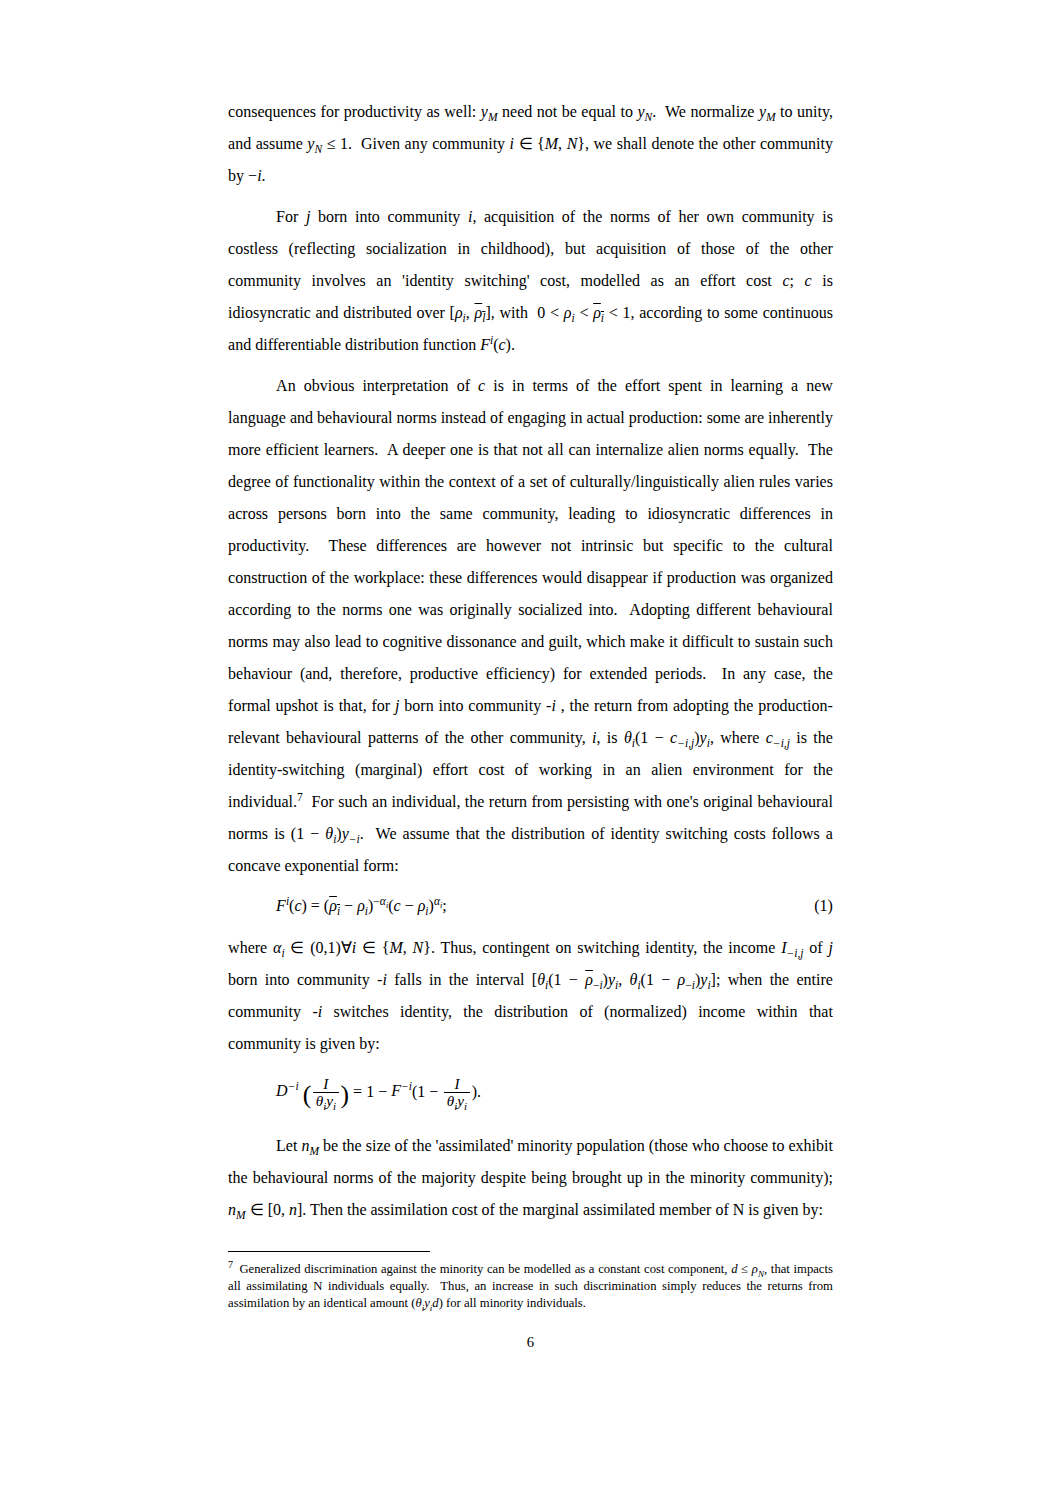consequences for productivity as well: yM need not be equal to yN. We normalize yM to unity, and assume yN ≤ 1. Given any community i ∈ {M, N}, we shall denote the other community by −i.
For j born into community i, acquisition of the norms of her own community is costless (reflecting socialization in childhood), but acquisition of those of the other community involves an 'identity switching' cost, modelled as an effort cost c; c is idiosyncratic and distributed over [ρi, ρl], with 0 < ρi < ρi < 1, according to some continuous and differentiable distribution function Fi(c).
An obvious interpretation of c is in terms of the effort spent in learning a new language and behavioural norms instead of engaging in actual production: some are inherently more efficient learners. A deeper one is that not all can internalize alien norms equally. The degree of functionality within the context of a set of culturally/linguistically alien rules varies across persons born into the same community, leading to idiosyncratic differences in productivity. These differences are however not intrinsic but specific to the cultural construction of the workplace: these differences would disappear if production was organized according to the norms one was originally socialized into. Adopting different behavioural norms may also lead to cognitive dissonance and guilt, which make it difficult to sustain such behaviour (and, therefore, productive efficiency) for extended periods. In any case, the formal upshot is that, for j born into community -i , the return from adopting the production-relevant behavioural patterns of the other community, i, is θi(1 − c−i,j)yi, where c−i,j is the identity-switching (marginal) effort cost of working in an alien environment for the individual.7 For such an individual, the return from persisting with one's original behavioural norms is (1 − θi)y−i. We assume that the distribution of identity switching costs follows a concave exponential form:
Fi(c) = (ρi − ρi)−αi(c − ρi)αi; (1)
where αi ∈ (0,1)∀i ∈ {M, N}. Thus, contingent on switching identity, the income I−i,j of j born into community -i falls in the interval [θi(1 − ρ−i)yi, θi(1 − ρ−i)yi]; when the entire community -i switches identity, the distribution of (normalized) income within that community is given by:
D−i (Iθiyi) = 1 − F−i(1 − Iθiyi).
Let nM be the size of the 'assimilated' minority population (those who choose to exhibit the behavioural norms of the majority despite being brought up in the minority community); nM ∈ [0, n]. Then the assimilation cost of the marginal assimilated member of N is given by:
7 Generalized discrimination against the minority can be modelled as a constant cost component, d ≤ ρN, that impacts all assimilating N individuals equally. Thus, an increase in such discrimination simply reduces the returns from assimilation by an identical amount (θiyid) for all minority individuals.
6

- Exercise directions -
In your copy, reproduce the data above exactly and skip every picture.

- Task result -
consequences for productivity as well: yM need not be equal to yN. We normalize yM to unity, and assume yN ≤ 1. Given any community i ∈ {M, N}, we shall denote the other community by −i.
For j born into community i, acquisition of the norms of her own community is costless (reflecting socialization in childhood), but acquisition of those of the other community involves an 'identity switching' cost, modelled as an effort cost c; c is idiosyncratic and distributed over [ρi, ρl], with 0 < ρi < ρi < 1, according to some continuous and differentiable distribution function Fi(c).
An obvious interpretation of c is in terms of the effort spent in learning a new language and behavioural norms instead of engaging in actual production: some are inherently more efficient learners. A deeper one is that not all can internalize alien norms equally. The degree of functionality within the context of a set of culturally/linguistically alien rules varies across persons born into the same community, leading to idiosyncratic differences in productivity. These differences are however not intrinsic but specific to the cultural construction of the workplace: these differences would disappear if production was organized according to the norms one was originally socialized into. Adopting different behavioural norms may also lead to cognitive dissonance and guilt, which make it difficult to sustain such behaviour (and, therefore, productive efficiency) for extended periods. In any case, the formal upshot is that, for j born into community -i , the return from adopting the production-relevant behavioural patterns of the other community, i, is θi(1 − c−i,j)yi, where c−i,j is the identity-switching (marginal) effort cost of working in an alien environment for the individual.7 For such an individual, the return from persisting with one's original behavioural norms is (1 − θi)y−i. We assume that the distribution of identity switching costs follows a concave exponential form:
Fi(c) = (ρi − ρi)−αi(c − ρi)αi; (1)
where αi ∈ (0,1)∀i ∈ {M, N}. Thus, contingent on switching identity, the income I−i,j of j born into community -i falls in the interval [θi(1 − ρ−i)yi, θi(1 − ρ−i)yi]; when the entire community -i switches identity, the distribution of (normalized) income within that community is given by:
D−i (Iθiyi) = 1 − F−i(1 − Iθiyi).
Let nM be the size of the 'assimilated' minority population (those who choose to exhibit the behavioural norms of the majority despite being brought up in the minority community); nM ∈ [0, n]. Then the assimilation cost of the marginal assimilated member of N is given by:
7 Generalized discrimination against the minority can be modelled as a constant cost component, d ≤ ρN, that impacts all assimilating N individuals equally. Thus, an increase in such discrimination simply reduces the returns from assimilation by an identical amount (θiyid) for all minority individuals.
6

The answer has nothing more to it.